她被把控著腰肢,有些吃不住,悶悶的一口咬在他寬健的胸膛上。
    他冷白的腰腹兩側漸變而生的蟒鱗不斷的緊攏,在月光下折射出眩惑人心的艷麗流光。
    頂著一張清古冶艷的臉,啞不成聲的持續誑惑她,
    “可以,我喜歡一起,求你,求你,你感受我存在不是想生崽崽的貼貼,而是我渴望存在你的心里,融入你的血肉。
    我要和你永遠貼貼…就算衰弱、凍壞腦袋遺忘、死亡
    我們還是會再見面,我還會再愛你無數次
    我愛你沒有的選,但求你選擇繼續愛我要我。”
    她被卑微的柔情蠱惑的恐怕自己誰都快不知道了
    良久,約莫兩個小時過去了,島嶼上忙碌的人悉數散去。
    他姿態未停抱著她去干活,沒羞沒躁的去無人的池塘邊燒水給她擦洗汗水,唇她脖頸輕蹭著,發出有些幼稚的喟嘆,
    “你會不會適應我了,就不喜歡別人了,我不想比不過他們。
    我是蟒,比他們都厲害。
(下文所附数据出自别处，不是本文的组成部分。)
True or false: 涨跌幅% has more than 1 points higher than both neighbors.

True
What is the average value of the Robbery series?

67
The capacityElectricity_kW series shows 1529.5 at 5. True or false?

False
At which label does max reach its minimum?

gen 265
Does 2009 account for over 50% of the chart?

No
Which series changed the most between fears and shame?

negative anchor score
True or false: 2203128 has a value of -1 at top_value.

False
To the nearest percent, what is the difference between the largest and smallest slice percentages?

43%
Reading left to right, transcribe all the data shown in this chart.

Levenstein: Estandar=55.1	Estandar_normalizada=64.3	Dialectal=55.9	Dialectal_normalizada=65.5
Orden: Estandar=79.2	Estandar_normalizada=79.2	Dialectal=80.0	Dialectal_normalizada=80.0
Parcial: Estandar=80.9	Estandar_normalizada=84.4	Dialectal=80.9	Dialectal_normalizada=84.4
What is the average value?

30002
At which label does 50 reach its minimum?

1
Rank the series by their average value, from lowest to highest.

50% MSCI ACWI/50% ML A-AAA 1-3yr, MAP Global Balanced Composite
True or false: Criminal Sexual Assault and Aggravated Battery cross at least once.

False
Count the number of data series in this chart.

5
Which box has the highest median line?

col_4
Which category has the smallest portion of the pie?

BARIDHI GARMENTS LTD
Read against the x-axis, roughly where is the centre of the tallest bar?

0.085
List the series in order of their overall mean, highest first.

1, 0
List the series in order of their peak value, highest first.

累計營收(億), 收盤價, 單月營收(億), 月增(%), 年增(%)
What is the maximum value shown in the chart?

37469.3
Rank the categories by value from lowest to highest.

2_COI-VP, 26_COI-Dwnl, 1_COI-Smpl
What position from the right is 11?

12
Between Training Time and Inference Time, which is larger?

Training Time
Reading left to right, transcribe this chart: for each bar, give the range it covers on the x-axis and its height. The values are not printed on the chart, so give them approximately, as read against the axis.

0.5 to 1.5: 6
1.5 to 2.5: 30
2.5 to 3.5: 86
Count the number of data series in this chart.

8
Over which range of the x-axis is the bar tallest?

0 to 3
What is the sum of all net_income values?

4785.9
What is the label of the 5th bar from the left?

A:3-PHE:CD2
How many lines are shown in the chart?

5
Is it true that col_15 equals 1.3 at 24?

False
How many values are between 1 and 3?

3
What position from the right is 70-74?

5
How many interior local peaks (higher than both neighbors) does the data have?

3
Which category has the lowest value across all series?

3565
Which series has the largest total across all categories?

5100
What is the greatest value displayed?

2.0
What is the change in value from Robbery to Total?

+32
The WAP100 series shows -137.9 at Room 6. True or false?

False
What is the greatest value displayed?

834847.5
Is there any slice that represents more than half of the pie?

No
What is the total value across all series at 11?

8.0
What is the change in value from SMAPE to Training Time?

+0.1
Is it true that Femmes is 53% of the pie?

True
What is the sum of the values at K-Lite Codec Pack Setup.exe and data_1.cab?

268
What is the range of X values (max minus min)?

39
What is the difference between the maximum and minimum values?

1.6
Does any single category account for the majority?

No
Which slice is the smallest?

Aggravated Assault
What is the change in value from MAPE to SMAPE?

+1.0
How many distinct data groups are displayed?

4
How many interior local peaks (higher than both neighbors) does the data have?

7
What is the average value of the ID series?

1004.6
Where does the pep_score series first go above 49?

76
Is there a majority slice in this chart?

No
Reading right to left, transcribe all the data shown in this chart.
”
    她在思維的混沌中,隱約見到他那詭麗的虹膜里閃過愛欲的興奮
    蛇蛇竟然會有知道覺得,適應了他雙,就覺得別人的小?
    “幼稚”
    沈瑤輕聲說著,烏麗的長發落在背上,潮濕的發梢貼在密布著潤粉的吻痕腰后。
    一時難以從春情毒液帶來的情緒中脫離,意懶情疏的纏著他脖頸,迷迷糊糊亂覺得他幼稚,也不敢說出來打擊他
    打擊他,造孽的也是自己。